Arianespace confirme sa domination (Le Monde)

Je pense que l’euphorie était exagérée, il en est de même pour la perspective d’un retournement de situation, évoquée par certains.” Lors du salon World Satellites Business Week, qui réunit tous les professionnels du monde spatial à Paris, Jean-Yves Le Gall, le PDG d’Arianespace, a pris, mardi 7 septembre, le contrepied des déclarations entendues lors de cette manifestation.

Pour le patron du lanceur européen, rien n’indique que ce secteur est à la veille d’un retournement soudain de cycle. Le marché des satellites, qui avait gravement souffert de l’explosion de la bulle Internet au début des années 2000, est reparti à la hausse voici quatre ans. Aujourd’hui, les applications venues d’Internet, la multiplication des offres de téléphonie mobile, le développement de la télévision haute définition (TVHD) et maintenant de la 3D confortent toujours le secteur.

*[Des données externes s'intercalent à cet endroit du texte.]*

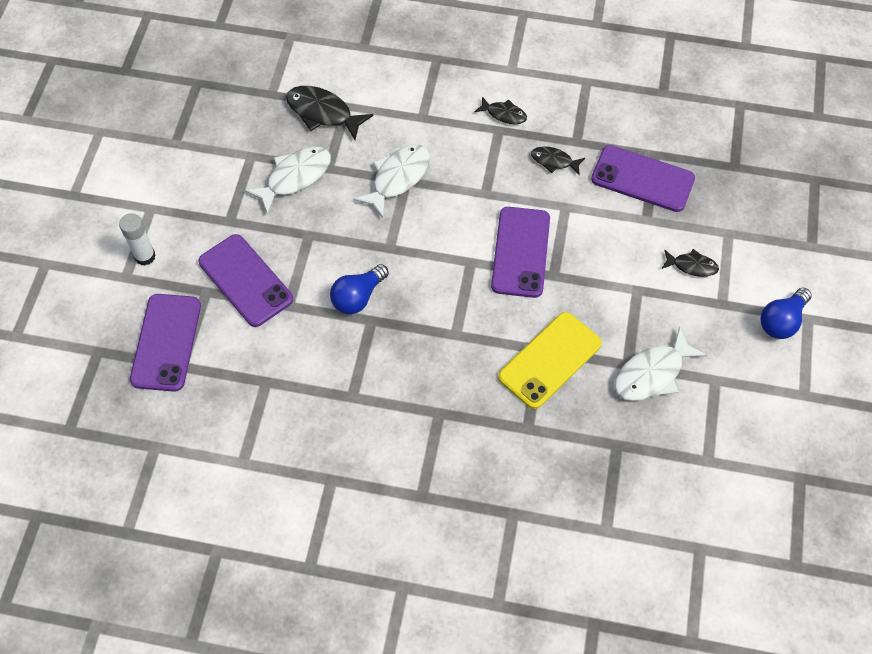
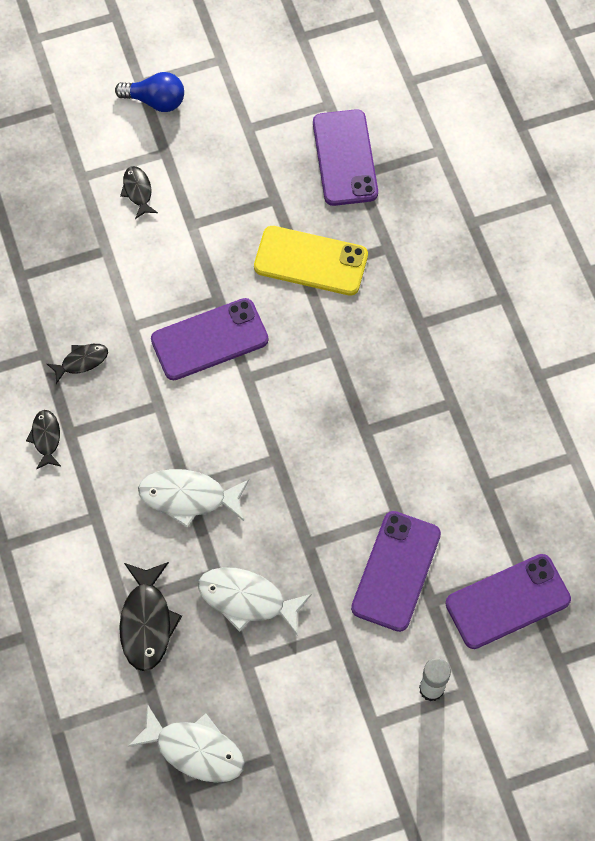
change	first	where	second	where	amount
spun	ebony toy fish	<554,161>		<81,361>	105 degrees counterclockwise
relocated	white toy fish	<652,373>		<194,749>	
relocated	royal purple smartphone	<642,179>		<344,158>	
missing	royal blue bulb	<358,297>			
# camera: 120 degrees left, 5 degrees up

Cette demande est d’autant plus importante que, depuis peu, elle émane aussi bien des pays développés que des zones émergentes telles l’Inde, l’Amérique latine et l’Afrique. Le patron d’Arianespace voit un signe de cette évolution dans l’un des titres récents de la presse indienne signalant que, dans ce pays, il y a dorénavant plus de téléphones portables que de salles de bains. Le marché des satellites est aussi porté par l’arrivée de nouveaux intervenants.

Dans ces conditions, pour M. Le Gall, le marché mondial va continuer de fluctuer autour d’une vingtaine de contrats par an dans le monde. Depuis le début de l’année, Arianespace a emporté neuf contrats sur les treize annoncés, confirmant ainsi sa place de numéro un mondial avec plus de la moitié du marché des lancements. L’objectif de dix à douze contrats signés cette année est en passe d’être atteint.

NOUVEL ACTEUR AMÉRICAIN

Les opérateurs de satellites ont, quant à eux, un choix très réduit pour faire lancer leurs satellites, puisqu’il ne reste plus que deux grands acteurs : Arianespace et le russo-américain ILS avec les fusées Proton. Leur concurrent américano-ukrainien Sea Launch (fusées Zénit) a été mis en faillite, étant lourdement endetté et pénalisé par une politique de prix très bas. Quant au lanceur chinois Long March, les opérateurs, pour pouvoir l’utiliser, doivent acheter des satellites dits Itar-free, c’est-à-dire sans composants américains, les Etats-Unis interdisant la vente de certains éléments sensibles fabriqués dans leurs pays à la Chine.

Toutefois, un nouvel acteur, l’américain Space X, est en train d’arriver sur ce marché avec la fusée Falcon 9, dont le premier vol d’essai a eu lieu cet été. La Nasa lui a déjà passé des contrats. Mais il faudra encore du temps pour venir troubler le duo-pôle existant.

Dans ces conditions, Il est difficile pour les clients d’obtenir des prix plus bas, d’autant que le lanceur européen a toujours refusé de se livrer à une guerre des prix. “Nous offrons des services de qualité, souligne régulièrement M. Le Gall. Proposer des lancements réussis et à l’heure, cela a vraiment une valeur.” Arianespace s’appuie pour cela sur les trente-huit tirs consécutifs réussis d’Ariane 5 ECA depuis sept ans.

Le groupe européen va dès l’an prochain offrir à partir de Kourou une gamme complète de lanceurs. Si Ariane 5 est dédiée aux gros satellites, Soyouz enverra ceux de taille moyenne de plus de 3 tonnes et l’italien Véga les petits charges. Pour 2011, Arienespace prévoit sept lancements d’Ariane 5 et le premier vol de Soyouz à Kourou à la “fin du premier trimestre ou au début du deuxième”.